In the film, Rock portrays a bike messenger named Lance Burton who has aspirations of one day making it big on New York City’s comedy circuit. Burton’s dreams are embodied in a single audition for a comedy showcase to be held in Harlem. But, before Burton gets a chance to audition for the show, he’s run over and killed by a 16-wheeler on the rainy streets of New York City.

As Burton makes his post-mortem journey to the big nightclub in the sky, it comes to light that a mistake has been made somewhere in heaven. As it turns out, Burton wasn’t supposed to die for another 43 years. As compensation for the mistake, Burton is given the option of coming back to Earth to live out the remainder of his allotted time.

There’s one slight problem: Burton’s physical body is already dead. So, he is reincarnated as none other than the fifteenth richest man in the nation — a disgustingly wealthy, corrupt Caucasian man named Charles Wellington.

The movie then goes through a long series of gimmicks centered around the cultural differences between Burton and his new found body. The movie tries hard to make light of the racial implications behind its premise, but spends far too much time focusing on the gag. One can’t help but wonder when the punch line to all the set up will come along and make us bust a proverbial gut.

Directed by Chris and Paul Weitz, who brought us American Pie, this film should have been much funnier than it was.

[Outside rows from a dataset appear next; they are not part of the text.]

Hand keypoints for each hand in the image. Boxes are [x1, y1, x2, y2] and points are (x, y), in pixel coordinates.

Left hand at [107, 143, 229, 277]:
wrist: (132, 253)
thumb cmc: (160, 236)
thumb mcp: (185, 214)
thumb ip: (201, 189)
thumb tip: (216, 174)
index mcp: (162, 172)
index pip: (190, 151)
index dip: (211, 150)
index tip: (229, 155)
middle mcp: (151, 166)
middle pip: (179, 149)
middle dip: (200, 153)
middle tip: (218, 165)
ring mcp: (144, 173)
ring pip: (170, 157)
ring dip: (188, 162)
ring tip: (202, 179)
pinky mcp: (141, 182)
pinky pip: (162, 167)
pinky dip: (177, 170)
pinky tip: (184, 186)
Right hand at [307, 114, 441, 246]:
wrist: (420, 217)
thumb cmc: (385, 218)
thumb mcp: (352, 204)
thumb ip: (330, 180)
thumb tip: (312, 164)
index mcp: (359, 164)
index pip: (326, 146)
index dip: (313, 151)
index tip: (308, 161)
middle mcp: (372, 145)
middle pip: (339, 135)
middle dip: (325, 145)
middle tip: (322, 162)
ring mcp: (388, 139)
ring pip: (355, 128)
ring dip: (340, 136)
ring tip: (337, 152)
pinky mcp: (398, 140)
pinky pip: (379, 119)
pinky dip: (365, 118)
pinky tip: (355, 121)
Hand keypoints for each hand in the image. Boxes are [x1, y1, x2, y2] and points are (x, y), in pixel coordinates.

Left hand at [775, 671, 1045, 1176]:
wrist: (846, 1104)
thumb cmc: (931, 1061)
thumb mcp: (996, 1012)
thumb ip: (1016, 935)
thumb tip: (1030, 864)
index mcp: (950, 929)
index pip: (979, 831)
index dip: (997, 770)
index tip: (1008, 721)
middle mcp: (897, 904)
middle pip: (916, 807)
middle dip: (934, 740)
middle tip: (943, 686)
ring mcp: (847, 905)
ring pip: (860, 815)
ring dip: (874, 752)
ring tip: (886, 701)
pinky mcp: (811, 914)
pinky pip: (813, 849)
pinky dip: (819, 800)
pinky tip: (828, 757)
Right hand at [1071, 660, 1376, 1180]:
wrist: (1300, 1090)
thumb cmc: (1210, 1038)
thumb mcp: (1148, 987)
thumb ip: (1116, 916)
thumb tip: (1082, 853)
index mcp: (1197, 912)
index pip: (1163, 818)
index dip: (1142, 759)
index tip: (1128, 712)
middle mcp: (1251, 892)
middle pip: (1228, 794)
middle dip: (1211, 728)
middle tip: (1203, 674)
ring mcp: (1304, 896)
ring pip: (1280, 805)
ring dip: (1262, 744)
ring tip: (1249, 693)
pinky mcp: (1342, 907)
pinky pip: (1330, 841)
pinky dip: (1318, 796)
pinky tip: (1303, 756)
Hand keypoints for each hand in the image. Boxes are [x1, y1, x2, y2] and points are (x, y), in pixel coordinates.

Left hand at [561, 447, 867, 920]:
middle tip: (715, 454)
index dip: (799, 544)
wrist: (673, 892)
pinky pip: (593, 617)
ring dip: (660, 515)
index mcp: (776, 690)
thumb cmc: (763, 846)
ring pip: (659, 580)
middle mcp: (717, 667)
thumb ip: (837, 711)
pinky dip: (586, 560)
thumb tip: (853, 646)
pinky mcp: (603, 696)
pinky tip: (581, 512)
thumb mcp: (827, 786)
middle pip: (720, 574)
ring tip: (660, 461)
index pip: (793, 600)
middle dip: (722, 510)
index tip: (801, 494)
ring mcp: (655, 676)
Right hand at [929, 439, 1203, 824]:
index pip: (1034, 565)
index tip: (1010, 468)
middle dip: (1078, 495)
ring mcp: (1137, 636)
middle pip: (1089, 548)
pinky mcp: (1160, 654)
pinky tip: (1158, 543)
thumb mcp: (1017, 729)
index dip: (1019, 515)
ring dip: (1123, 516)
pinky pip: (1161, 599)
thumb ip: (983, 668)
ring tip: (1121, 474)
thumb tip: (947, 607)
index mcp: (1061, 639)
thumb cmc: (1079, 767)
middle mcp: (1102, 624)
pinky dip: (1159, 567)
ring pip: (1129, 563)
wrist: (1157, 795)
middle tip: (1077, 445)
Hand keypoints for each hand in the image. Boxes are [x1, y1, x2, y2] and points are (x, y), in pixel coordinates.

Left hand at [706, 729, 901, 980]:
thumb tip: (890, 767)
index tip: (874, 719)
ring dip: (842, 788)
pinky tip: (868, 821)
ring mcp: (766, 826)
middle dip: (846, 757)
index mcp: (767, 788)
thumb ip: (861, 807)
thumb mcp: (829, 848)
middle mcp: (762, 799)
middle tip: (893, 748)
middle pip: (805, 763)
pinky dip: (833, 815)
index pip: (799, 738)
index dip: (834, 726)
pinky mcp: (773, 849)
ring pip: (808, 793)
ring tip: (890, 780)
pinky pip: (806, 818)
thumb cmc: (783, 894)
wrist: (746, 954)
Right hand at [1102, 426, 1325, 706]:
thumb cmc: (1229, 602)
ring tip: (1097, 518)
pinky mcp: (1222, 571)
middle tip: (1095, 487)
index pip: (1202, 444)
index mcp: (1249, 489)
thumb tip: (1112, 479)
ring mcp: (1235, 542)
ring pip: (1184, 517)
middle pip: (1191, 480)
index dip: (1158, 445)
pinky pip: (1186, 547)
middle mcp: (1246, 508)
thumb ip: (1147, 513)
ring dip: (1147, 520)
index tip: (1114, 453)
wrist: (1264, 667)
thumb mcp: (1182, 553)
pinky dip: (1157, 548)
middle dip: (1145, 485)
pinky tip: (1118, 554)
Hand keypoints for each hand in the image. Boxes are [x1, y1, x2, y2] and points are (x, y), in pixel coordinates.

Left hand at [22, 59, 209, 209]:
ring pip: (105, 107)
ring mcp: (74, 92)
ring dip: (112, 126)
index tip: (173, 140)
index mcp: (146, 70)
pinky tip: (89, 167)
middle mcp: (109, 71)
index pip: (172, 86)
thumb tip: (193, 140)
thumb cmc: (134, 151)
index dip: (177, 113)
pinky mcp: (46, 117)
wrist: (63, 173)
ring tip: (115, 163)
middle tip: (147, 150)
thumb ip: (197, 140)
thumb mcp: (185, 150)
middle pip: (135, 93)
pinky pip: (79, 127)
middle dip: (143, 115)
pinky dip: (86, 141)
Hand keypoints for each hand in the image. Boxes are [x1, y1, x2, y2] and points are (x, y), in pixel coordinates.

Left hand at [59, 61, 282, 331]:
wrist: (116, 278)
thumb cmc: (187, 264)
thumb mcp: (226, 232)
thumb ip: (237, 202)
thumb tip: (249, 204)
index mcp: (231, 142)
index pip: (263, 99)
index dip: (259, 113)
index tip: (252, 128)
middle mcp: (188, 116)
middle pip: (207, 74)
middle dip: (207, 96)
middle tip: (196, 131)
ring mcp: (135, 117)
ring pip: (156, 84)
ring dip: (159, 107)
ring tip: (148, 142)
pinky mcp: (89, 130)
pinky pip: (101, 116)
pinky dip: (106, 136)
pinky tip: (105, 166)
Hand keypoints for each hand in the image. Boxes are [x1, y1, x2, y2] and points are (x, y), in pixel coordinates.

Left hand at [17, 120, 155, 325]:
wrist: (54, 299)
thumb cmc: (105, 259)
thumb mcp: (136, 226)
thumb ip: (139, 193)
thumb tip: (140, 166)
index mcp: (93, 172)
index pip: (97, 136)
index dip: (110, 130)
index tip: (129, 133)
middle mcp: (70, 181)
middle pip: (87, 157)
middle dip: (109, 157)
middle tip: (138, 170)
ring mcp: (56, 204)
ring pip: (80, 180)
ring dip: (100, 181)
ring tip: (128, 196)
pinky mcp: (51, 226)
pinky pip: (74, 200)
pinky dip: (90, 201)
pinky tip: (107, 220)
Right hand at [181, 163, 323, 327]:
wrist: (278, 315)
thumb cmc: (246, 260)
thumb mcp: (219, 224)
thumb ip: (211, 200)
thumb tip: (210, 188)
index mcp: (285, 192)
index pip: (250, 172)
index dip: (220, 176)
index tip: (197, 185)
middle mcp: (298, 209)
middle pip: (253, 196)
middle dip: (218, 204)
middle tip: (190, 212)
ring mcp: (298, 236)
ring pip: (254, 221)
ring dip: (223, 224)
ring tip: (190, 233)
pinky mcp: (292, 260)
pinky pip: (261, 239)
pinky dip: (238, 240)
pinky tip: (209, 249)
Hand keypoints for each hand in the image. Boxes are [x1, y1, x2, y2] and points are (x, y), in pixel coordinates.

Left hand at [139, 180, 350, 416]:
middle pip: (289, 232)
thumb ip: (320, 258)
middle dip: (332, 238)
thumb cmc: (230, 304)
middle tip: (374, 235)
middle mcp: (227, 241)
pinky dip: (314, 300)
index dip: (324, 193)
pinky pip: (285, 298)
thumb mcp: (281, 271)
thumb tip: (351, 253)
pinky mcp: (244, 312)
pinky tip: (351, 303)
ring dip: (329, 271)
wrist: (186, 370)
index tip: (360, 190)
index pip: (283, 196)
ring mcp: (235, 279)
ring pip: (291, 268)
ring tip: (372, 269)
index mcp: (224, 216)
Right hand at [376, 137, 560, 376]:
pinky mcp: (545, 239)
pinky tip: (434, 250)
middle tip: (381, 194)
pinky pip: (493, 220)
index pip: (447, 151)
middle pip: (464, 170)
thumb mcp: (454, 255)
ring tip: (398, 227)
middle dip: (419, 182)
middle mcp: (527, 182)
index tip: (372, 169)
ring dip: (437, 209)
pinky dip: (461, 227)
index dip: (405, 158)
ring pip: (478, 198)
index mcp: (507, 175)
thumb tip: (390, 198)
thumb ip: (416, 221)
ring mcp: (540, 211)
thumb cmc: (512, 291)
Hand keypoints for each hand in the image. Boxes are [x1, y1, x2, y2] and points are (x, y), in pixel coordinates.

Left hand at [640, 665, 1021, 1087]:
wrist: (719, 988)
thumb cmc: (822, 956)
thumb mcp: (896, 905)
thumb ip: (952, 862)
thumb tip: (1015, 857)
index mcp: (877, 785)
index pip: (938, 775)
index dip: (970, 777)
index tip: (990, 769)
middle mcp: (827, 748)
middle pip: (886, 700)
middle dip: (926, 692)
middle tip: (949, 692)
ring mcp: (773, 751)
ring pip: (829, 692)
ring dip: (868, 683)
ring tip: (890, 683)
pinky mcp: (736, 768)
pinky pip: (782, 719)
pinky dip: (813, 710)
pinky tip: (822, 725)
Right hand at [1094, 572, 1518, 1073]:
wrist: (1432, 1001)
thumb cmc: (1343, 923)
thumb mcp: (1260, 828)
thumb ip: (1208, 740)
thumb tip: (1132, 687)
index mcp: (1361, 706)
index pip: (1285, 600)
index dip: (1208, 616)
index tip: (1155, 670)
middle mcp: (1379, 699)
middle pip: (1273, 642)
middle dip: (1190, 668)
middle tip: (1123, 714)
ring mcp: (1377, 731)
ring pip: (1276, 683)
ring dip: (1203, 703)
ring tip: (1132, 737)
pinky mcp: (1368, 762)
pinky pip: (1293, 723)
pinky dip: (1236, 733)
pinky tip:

But never fear all you Chris Rock fans, it took Eddie Murphy and Robin Williams a few flops before they found their niche in Hollywood. Hopefully, Rock’s next movie will have a script smart enough for his specialized brand of humor.

All the same, it’s no surprise that a remake of Heaven Can Wait with an added racial twist makes for a rather far-fetched and utterly disappointing film. But who knows? If you enjoy Chris Rock and were one of the people who honestly believed that American Pie was a documentary about contemporary high school life, you might get a kick out of this one. For the rest of us, if you’re not in the mood to watch a talent wasted, you should probably avoid this Heaven Can Wait knock off until hell freezes over (or, at least until it hits the video stores).